Il creatore di CyanogenMod ci spiega il perché del progetto Nemesis

Dopo l’annuncio del progetto Nemesis da parte del team dei developer di CyanogemMod subito ci è venuto in mente l’arrivo di un nuovo device ma queste alla fine sono solo ipotesi molto vaghe. Pare che il progetto Nemesis non sia altro che la continuazione degli obbiettivi della comunità di CyanogenMod, infatti da una recente intervista a Steve Kondik, il creatore della comunità, siamo venuti a conoscenza che Nemesis rientra negli obbiettivi a lungo termine di CyanongeMod.

Steve Kondik, pur non entrando nei dettagli e lasciando spazio per l’immaginazione, ci illustra quali siano gli obbiettivi di CyanongeMod ovvero la totale liberà nel controllo e nella personalizzazione del proprio dispositivo. Android è un progetto open source ma non tutto il codice che gira sulle ROM dei produttori è libero infatti gran parte delle applicazioni e dei drivers sono blindati e dunque le modifiche, anche per dei semplici bugfix, sono impossibili per chi non è nei team di sviluppo delle aziende.

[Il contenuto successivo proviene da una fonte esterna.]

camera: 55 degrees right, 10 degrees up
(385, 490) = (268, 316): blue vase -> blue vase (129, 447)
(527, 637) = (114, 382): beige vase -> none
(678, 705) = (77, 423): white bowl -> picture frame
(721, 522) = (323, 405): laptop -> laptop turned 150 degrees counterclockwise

Ecco che qui arriva la comunità CyanongeMod, gran parte dei suoi obbiettivi sono stati portati a termine, infatti oggi come oggi più del 90% dei device Android è compatibile con le ROM del progetto, dunque tutti gli utenti sono liberi di poter smanettare con il proprio device flashando una ROM alternativa che magari gli permette di sfruttare a pieno le potenzialità del device.

Con il progetto Nemesis adesso si sta passando a replicare le app “core” di Android ovvero quelle che alla fine ci troviamo ad utilizzare in continuazione e che spesso non vengono nemmeno toccate dai produttori. Queste applicazioni renderanno possibile trasformare e modificare il nostro device in modo anche radicale lasciando la massima libertà all’utente.

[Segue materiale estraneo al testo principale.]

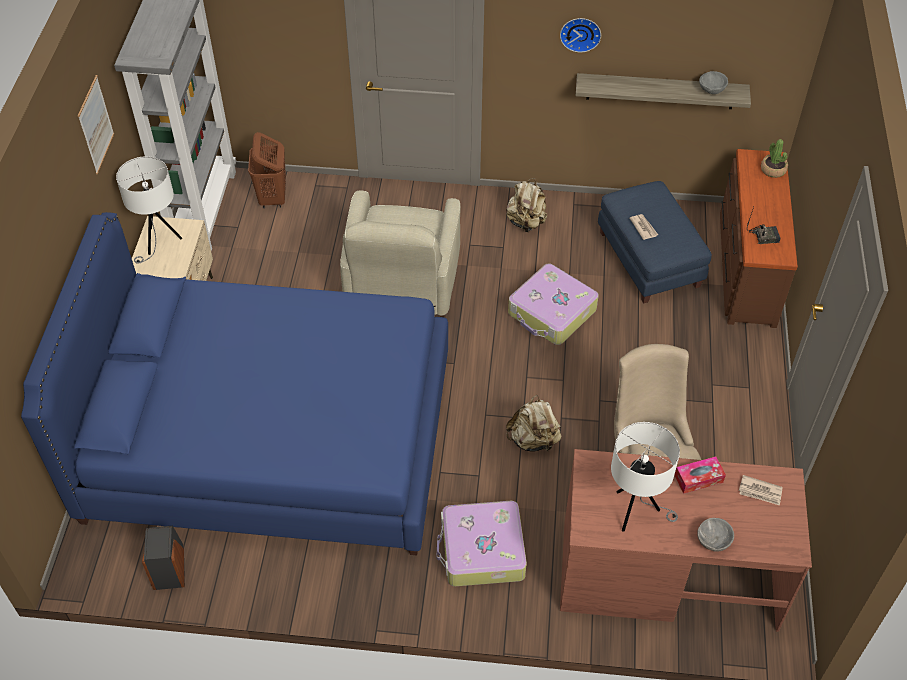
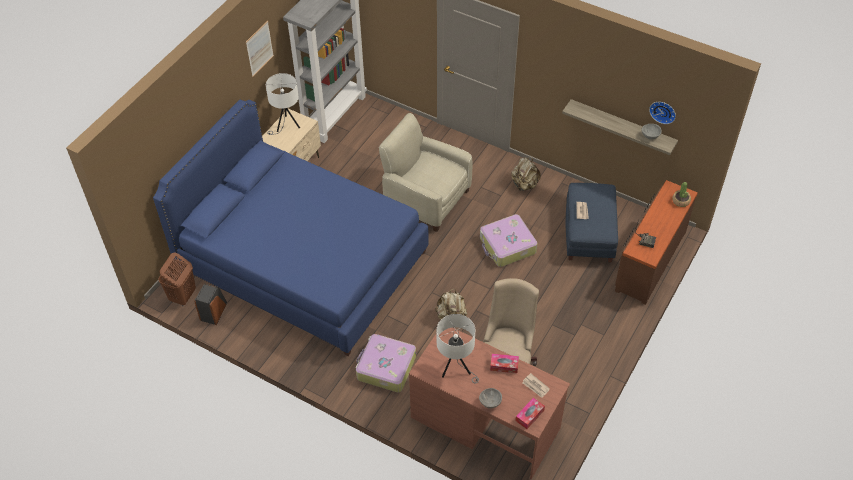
camera: 25 degrees right, 0 degrees up
(273, 198) = (378, 120): brown laundry basket -> brown laundry basket (182, 296)
(402, 285) = (426, 198): beige armchair -> beige armchair turned 90 degrees clockwise
(580, 33) = (573, 74): wall clock -> wall clock (663, 111)
(779, 538) = (529, 415): none -> tissue box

Nemesis dunque non è altro che un progetto per migliorare l’esperienza utente nei dispositivi dotati di ROM CyanongeMod. Ovviamente queste nuovi applicazioni saranno rilasciate sotto licenza open source (GPL), il primo esempio è Focal la nuova app per la fotocamera, quindi tutti potranno beneficiarne, persino le varie aziende produttrici oppure Google stessa che spesso ha effettuato il merge di parte del codice di CyanongeMod sul ramo di sviluppo di Android.